◆ **原文摘录**

-----

首页 > 其他分享 >Qdrant官方快速入门和教程简化版

Qdrant官方快速入门和教程简化版

时间:2024-08-28 22:38:53浏览次数:8  
标签:教程 vector name 简化版 collection client Qdrant qdrant payload

Qdrant官方快速入门和教程简化版

说明:

关于

阅读Qdrant一小部分的官方文档,并使用中文简化记录下,更多请阅读官方文档。

使用Docker本地部署Qdrant

docker pull qdrant/qdrant
docker run -d -p 6333:6333 -p 6334:6334 \
    -v $(pwd)/qdrant_storage:/qdrant/storage:z \
    qdrant/qdrant

默认配置下,所有的数据存储在./qdrant_storage

快速入门

安装qdrant-client包(python):

pip install qdrant-client

初始化客户端:

from qdrant_client import QdrantClient

client = QdrantClient(url="http://localhost:6333")

所有的向量数据(vector data)都存储在Qdrant Collection上。创建一个名为test_collection的collection,该collection使用dot product作为比较向量的指标。

from qdrant_client.models import Distance, VectorParams

client.create_collection(
    collection_name="test_collection",
    vectors_config=VectorParams(size=4, distance=Distance.DOT),
)

-----

◆ **所给资料**
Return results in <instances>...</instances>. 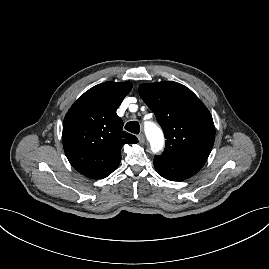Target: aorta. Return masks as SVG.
<instances>
[{"instance_id":"obj_1","label":"aorta","mask_w":269,"mask_h":269,"mask_svg":"<svg viewBox=\"0 0 269 269\" xmlns=\"http://www.w3.org/2000/svg\"><path fill=\"white\" fill-rule=\"evenodd\" d=\"M144 130L152 152L158 154L164 148V135L162 130L153 122H146L144 124Z\"/></svg>"}]
</instances>
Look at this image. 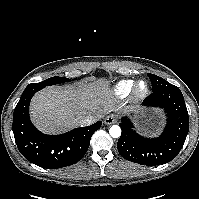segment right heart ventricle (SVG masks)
I'll return each mask as SVG.
<instances>
[{
    "mask_svg": "<svg viewBox=\"0 0 199 199\" xmlns=\"http://www.w3.org/2000/svg\"><path fill=\"white\" fill-rule=\"evenodd\" d=\"M133 86V80H121L117 82L110 92L111 98L113 100H122L126 98L132 92Z\"/></svg>",
    "mask_w": 199,
    "mask_h": 199,
    "instance_id": "e07e8e85",
    "label": "right heart ventricle"
}]
</instances>
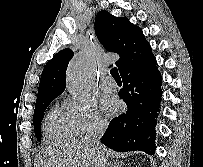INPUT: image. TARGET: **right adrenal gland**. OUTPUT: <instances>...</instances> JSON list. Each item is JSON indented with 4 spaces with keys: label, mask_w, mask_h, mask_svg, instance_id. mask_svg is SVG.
Here are the masks:
<instances>
[{
    "label": "right adrenal gland",
    "mask_w": 203,
    "mask_h": 167,
    "mask_svg": "<svg viewBox=\"0 0 203 167\" xmlns=\"http://www.w3.org/2000/svg\"><path fill=\"white\" fill-rule=\"evenodd\" d=\"M109 167H122V163H114V165H111Z\"/></svg>",
    "instance_id": "obj_1"
}]
</instances>
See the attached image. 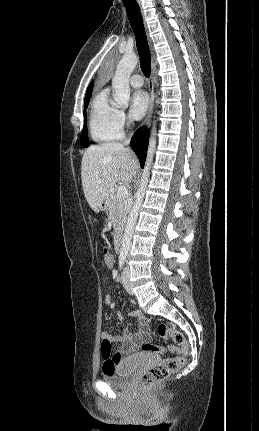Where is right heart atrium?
Here are the masks:
<instances>
[{"instance_id":"right-heart-atrium-1","label":"right heart atrium","mask_w":259,"mask_h":431,"mask_svg":"<svg viewBox=\"0 0 259 431\" xmlns=\"http://www.w3.org/2000/svg\"><path fill=\"white\" fill-rule=\"evenodd\" d=\"M115 122L120 129H123L131 124V118L124 110L116 109Z\"/></svg>"}]
</instances>
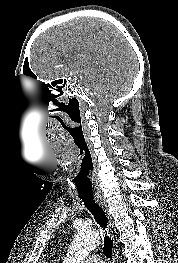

-----

◆ **任务**
把Qdrant入门教程原文中以“时间:2024-08-28 22:38:53浏览次数:8”开头、一直到“阅读Qdrant一小部分的官方文档,并使用中文简化记录下,更多请阅读官方文档。”的这段文字逐字照抄下来。

◆ **参考解答**
时间:2024-08-28 22:38:53浏览次数:8  
标签:教程 vector name 简化版 collection client Qdrant qdrant payload

Qdrant官方快速入门和教程简化版

说明:

关于

阅读Qdrant一小部分的官方文档,并使用中文简化记录下,更多请阅读官方文档。